Columbia is Top Choice for Valve Replacement & CABG Surgery
The Society of Thoracic Surgeons (STS), a professional organization of cardiothoracic surgeons, has announced the results of their 2018 data collection. In three categories for heart procedures, Columbia University’s heart surgery team was recognized for its unparalleled quality and outcomes with the highest ranking available to any center. These categories include:
- Aortic Valve Replacement
- Combination Aortic Valve Replacement + Coronary Artery Bypass Grafting (CABG)
- Mitral Valve Repair
Columbia’s cardiac surgeons were also recognized for their surgical skills in two other categories:
- Combination Mitral Valve Repair & CABG
The pediatric heart surgeons at the NYP/Morgan Stanley Children’s Hospital of New York have also been recognized for their expertise and skill. The STS report highlights several milestones, most importantly among them is that the pediatric heart surgery team is one of only two centers in the United States with mortality statistics below the national average for advanced congenital heart procedures.
“Columbia/NYP cardiac surgery continues in its long-standing tradition of top-notch performance across a wide range of cardiac surgical subspecialties, such as valve surgery, aortic surgery, congenital heart surgery, pulmonary thrombendarterectomies, heart transplantation and CABG,” comments Emile M. Bacha, MD, Chief, Division of Cardiac, Thoracic & Vascular Surgery. “Every aspect of cardiovascular surgery is performed at the highest quality possible, and it shows in our outcomes.”
Each year, the STS analyzes voluntary data from heart surgery centers all over the country to help standardize the quality of heart care overall and recognize exceptional centers and surgeons for their work. The STS database report is considered the gold standard in cardiac outcomes measurement.
Why Do These Results Matter?
These results are important because they take data from more than 500 heart surgery centers across the country to determine the safety and quality of common heart procedures and the hospitals that provide this care. While nearly 70% of cardiac surgery programs in the United States volunteer their outcome information, comparing the data isn’t always straightforward because different centers take on different levels of complexity for each procedure.
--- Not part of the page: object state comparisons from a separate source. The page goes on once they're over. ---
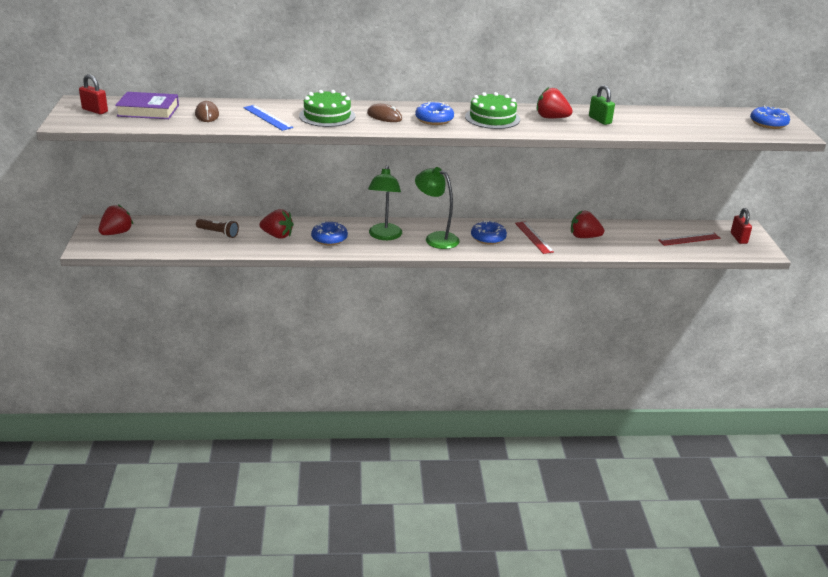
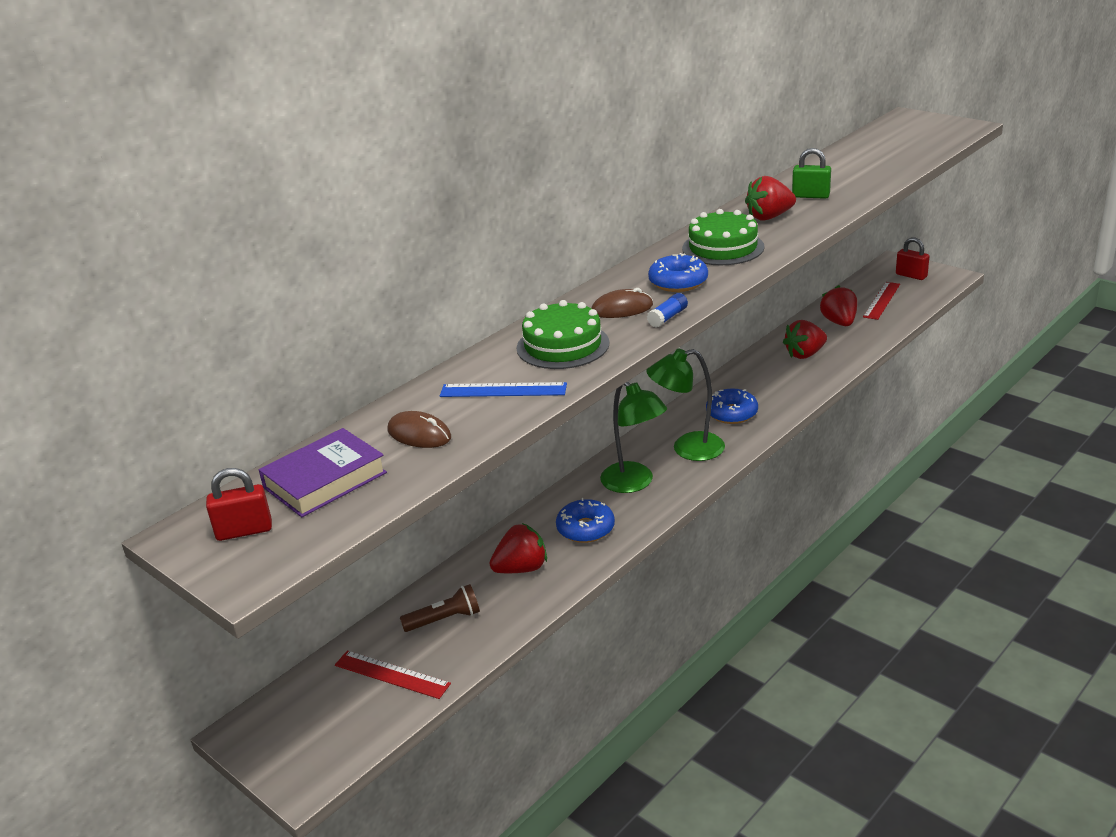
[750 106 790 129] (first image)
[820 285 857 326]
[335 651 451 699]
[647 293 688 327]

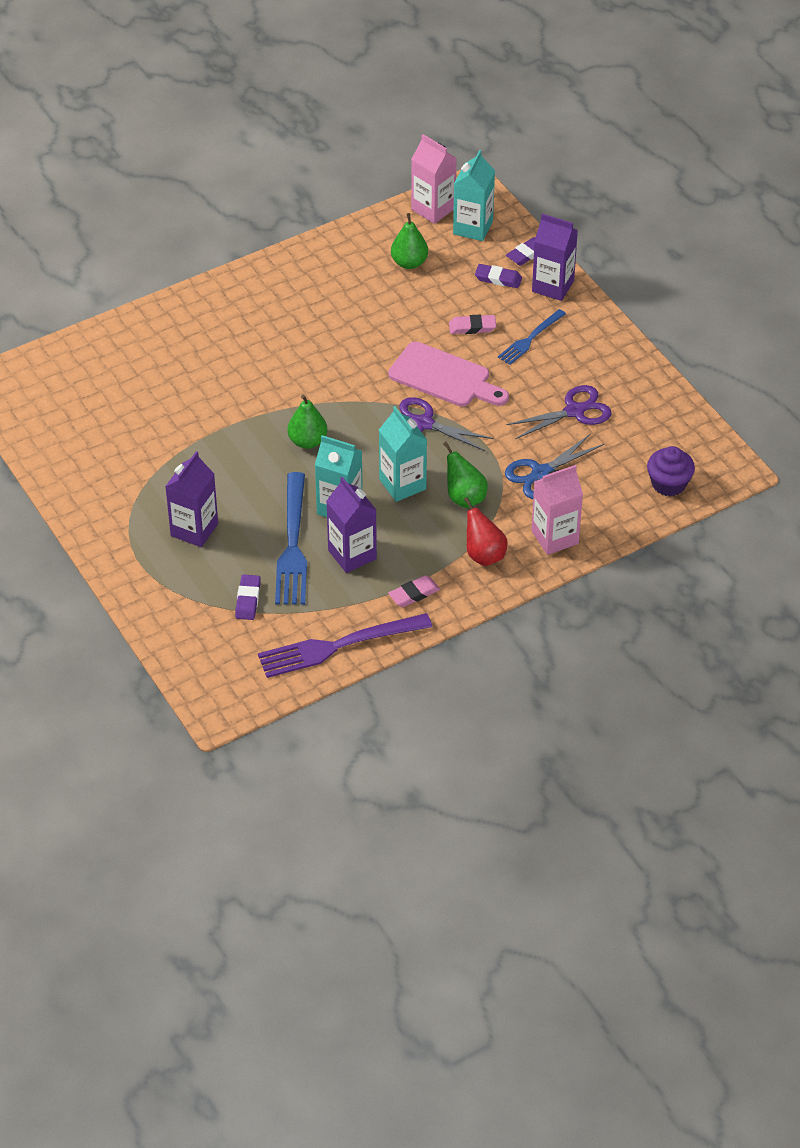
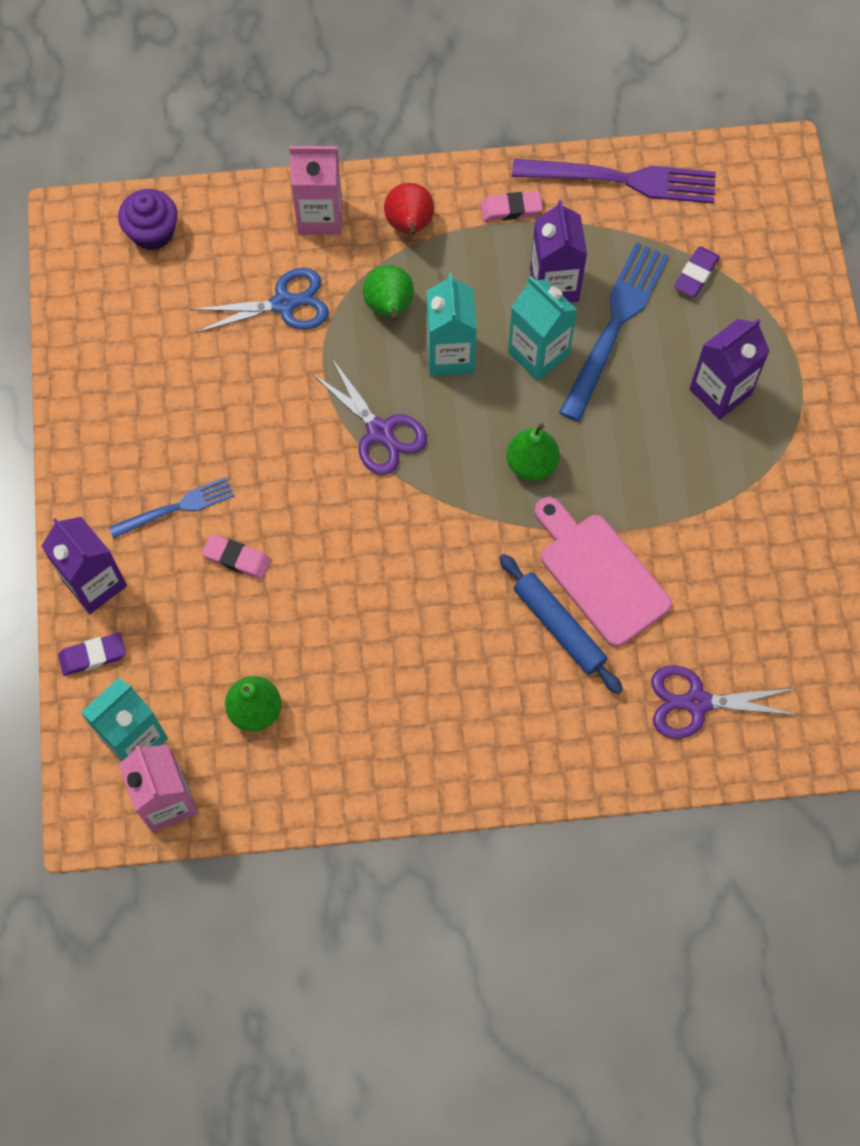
[475 264 522 288] (first image)
[535 497 672 647]
[651 665 798 739]
[499 554 623 694]

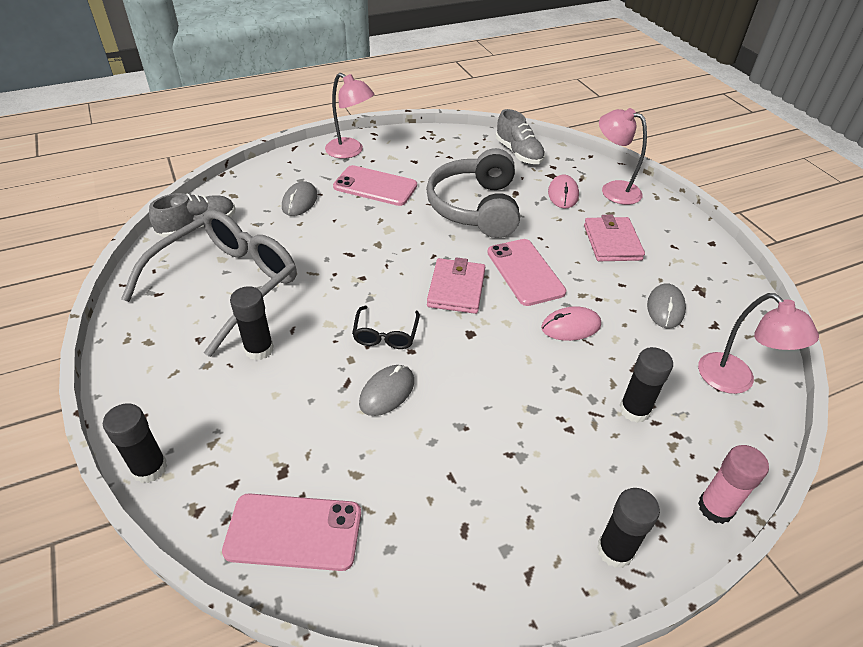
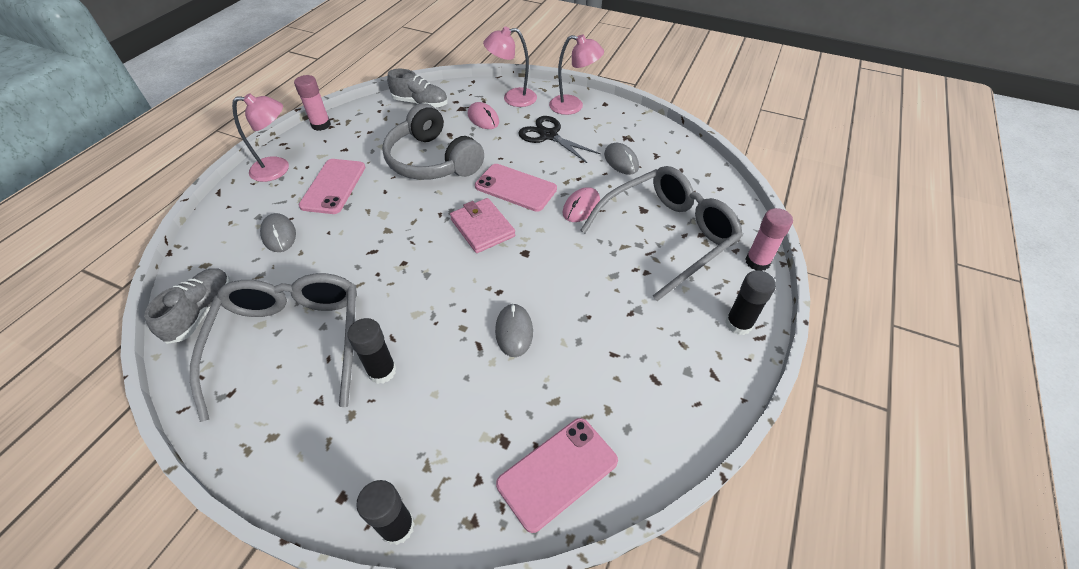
[299 159 365 214]
[518 116 601 163]
[549 34 604 115]
[352 306 420 349] (first image)
[580 166 743 301]
[294 75 331 131]

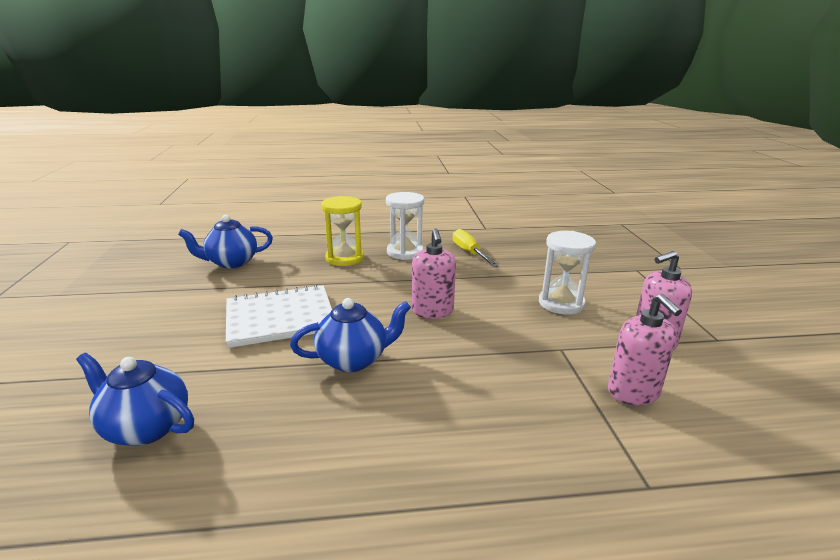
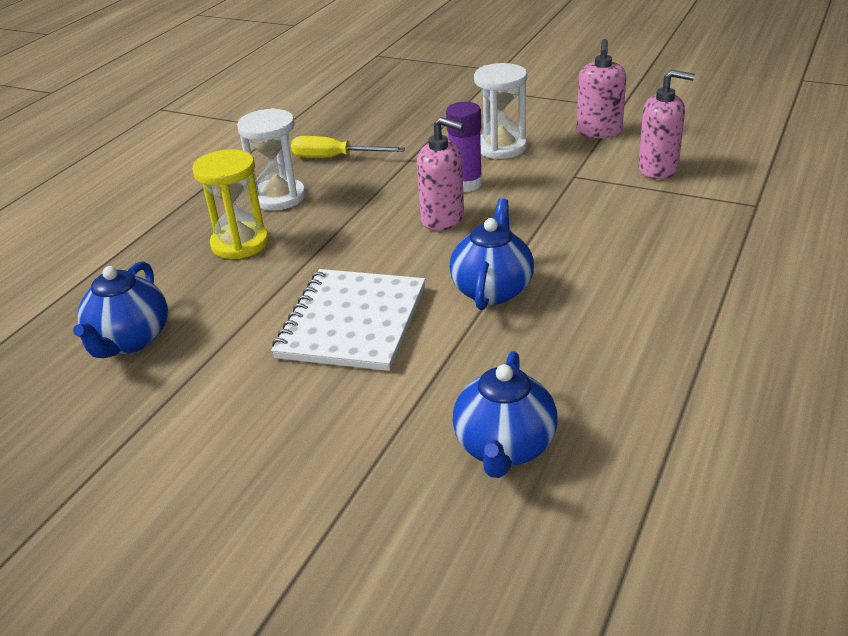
[452 351 558 478]
[446 102 482 192]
“What the risk model attempts to do is it tends to correct for differences in patients and to account for random variation so that you not only find out the actual mortality, but you find out whether or not there is a significant difference between a surgeon, or a hospital and what the performance is generally in the state,” says Paul Kurlansky, MD, a cardiac surgeon at Columbia.
Patients and their families can use the public reporting website to search through centers and filter by each center’s respective score for CABG, AVR and combination CABG + AVR surgeries, which include a center’s overall score, and performance in terms of major surgical complications and efficacy.